**To do**: Nothing in the data should change when you return it, but leave the pictures out.

**Skeletal landmark data**:
-.-.-

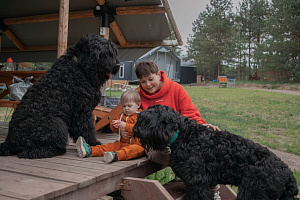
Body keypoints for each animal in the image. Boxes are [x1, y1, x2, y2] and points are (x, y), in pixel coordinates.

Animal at [134, 105, 300, 199]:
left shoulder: (197, 183)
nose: (135, 129)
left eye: (145, 120)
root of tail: (289, 175)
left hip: (252, 193)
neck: (183, 134)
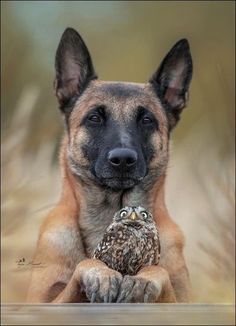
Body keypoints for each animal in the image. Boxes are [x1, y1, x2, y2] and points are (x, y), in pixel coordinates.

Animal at [26, 27, 193, 304]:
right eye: (94, 117)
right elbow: (85, 264)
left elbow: (158, 271)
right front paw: (101, 274)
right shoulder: (42, 301)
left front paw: (143, 280)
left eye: (147, 120)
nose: (123, 160)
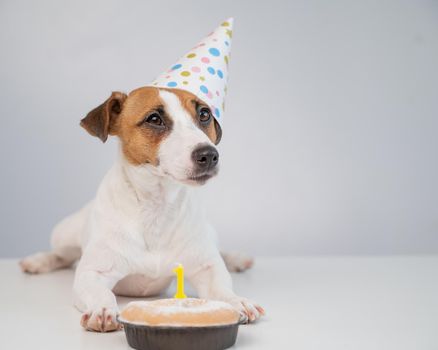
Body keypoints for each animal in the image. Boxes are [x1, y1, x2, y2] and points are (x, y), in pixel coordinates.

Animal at [19, 87, 264, 330]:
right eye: (154, 119)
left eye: (204, 115)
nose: (209, 154)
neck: (156, 207)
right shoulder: (92, 274)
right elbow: (101, 292)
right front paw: (103, 309)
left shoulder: (207, 268)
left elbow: (221, 286)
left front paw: (237, 300)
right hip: (64, 232)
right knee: (63, 254)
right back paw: (38, 261)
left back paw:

-.-.-

**Your solution**:
Body keypoints for each animal in the image. Boxes are [x1, y1, x2, y2] and points are (x, y), in pixel coordinates.

Animal at [134, 105, 300, 199]:
left shoulder: (197, 183)
nose: (135, 129)
left eye: (145, 120)
root of tail: (289, 175)
left hip: (252, 193)
neck: (183, 134)
Body keypoints for each animal in the image. Boxes are [x1, y1, x2, y2] and points are (x, y), in pixel coordinates.

Animal at [26, 27, 193, 304]:
right eye: (94, 117)
right elbow: (85, 264)
left elbow: (158, 271)
right front paw: (101, 274)
right shoulder: (42, 301)
left front paw: (143, 280)
left eye: (147, 120)
nose: (123, 160)
Body keypoints for each animal in the image. Boxes are [x1, y1, x2, y2] and points are (x, y), in pixel coordinates.

Animal at [19, 87, 264, 330]:
right eye: (154, 119)
left eye: (204, 115)
nose: (209, 154)
neck: (156, 207)
right shoulder: (92, 274)
right elbow: (101, 292)
right front paw: (103, 309)
left shoulder: (207, 268)
left elbow: (221, 286)
left front paw: (237, 300)
right hip: (64, 232)
right knee: (63, 254)
right back paw: (38, 261)
left back paw:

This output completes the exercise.